*** Begin section ***
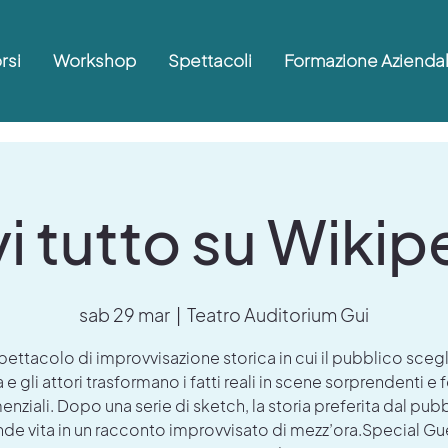
rsi
Workshop
Spettacoli
Formazione Azienda
vi tutto su Wikip
sab 29 mar
  |  
Teatro Auditorium Gui
ettacolo di improvvisazione storica in cui il pubblico sceg
 e gli attori trasformano i fatti reali in scene sorprendenti e 
nziali. Dopo una serie di sketch, la storia preferita dal pub
de vita in un racconto improvvisato di mezz’ora.Special Gu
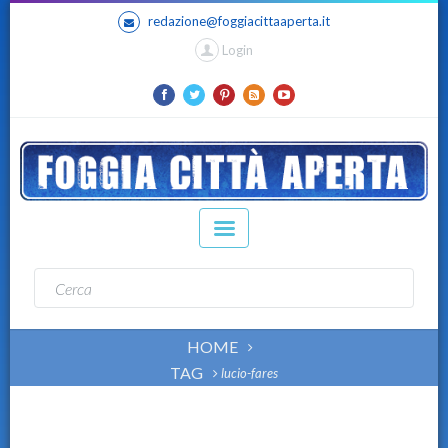
redazione@foggiacittaaperta.it
Login
HOME
TAG
lucio-fares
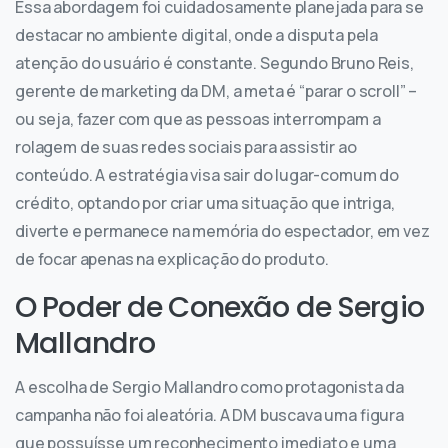
Essa abordagem foi cuidadosamente planejada para se
destacar no ambiente digital, onde a disputa pela
atenção do usuário é constante. Segundo Bruno Reis,
gerente de marketing da DM, a meta é “parar o scroll” –
ou seja, fazer com que as pessoas interrompam a
rolagem de suas redes sociais para assistir ao
conteúdo. A estratégia visa sair do lugar-comum do
crédito, optando por criar uma situação que intriga,
diverte e permanece na memória do espectador, em vez
de focar apenas na explicação do produto.
O Poder de Conexão de Sergio
Mallandro
A escolha de Sergio Mallandro como protagonista da
campanha não foi aleatória. A DM buscava uma figura
que possuísse um reconhecimento imediato e uma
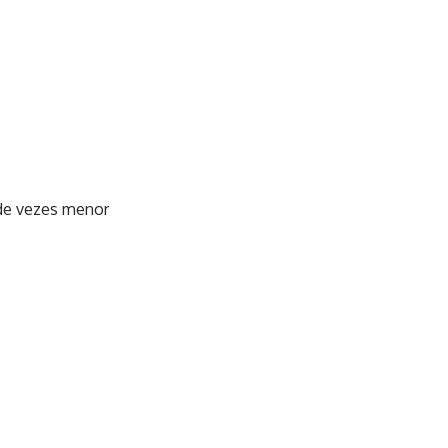
 de vezes menor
*** End section ***
▶ [Task to carry out]: Copy out every line of text in the data above, word for word, without the picture markers.

▶ [Your response]:
rsi
Workshop
Spettacoli
Formazione Azienda
vi tutto su Wikip
sab 29 mar
  |  
Teatro Auditorium Gui
ettacolo di improvvisazione storica in cui il pubblico sceg
 e gli attori trasformano i fatti reali in scene sorprendenti e 
nziali. Dopo una serie di sketch, la storia preferita dal pub
de vita in un racconto improvvisato di mezz’ora.Special Gu
redazione@foggiacittaaperta.it
Login
HOME
TAG
lucio-fares
Essa abordagem foi cuidadosamente planejada para se
destacar no ambiente digital, onde a disputa pela
atenção do usuário é constante. Segundo Bruno Reis,
gerente de marketing da DM, a meta é “parar o scroll” –
ou seja, fazer com que as pessoas interrompam a
rolagem de suas redes sociais para assistir ao
conteúdo. A estratégia visa sair do lugar-comum do
crédito, optando por criar uma situação que intriga,
diverte e permanece na memória do espectador, em vez
de focar apenas na explicação do produto.
O Poder de Conexão de Sergio
Mallandro
A escolha de Sergio Mallandro como protagonista da
campanha não foi aleatória. A DM buscava uma figura
que possuísse um reconhecimento imediato e uma
 de vezes menor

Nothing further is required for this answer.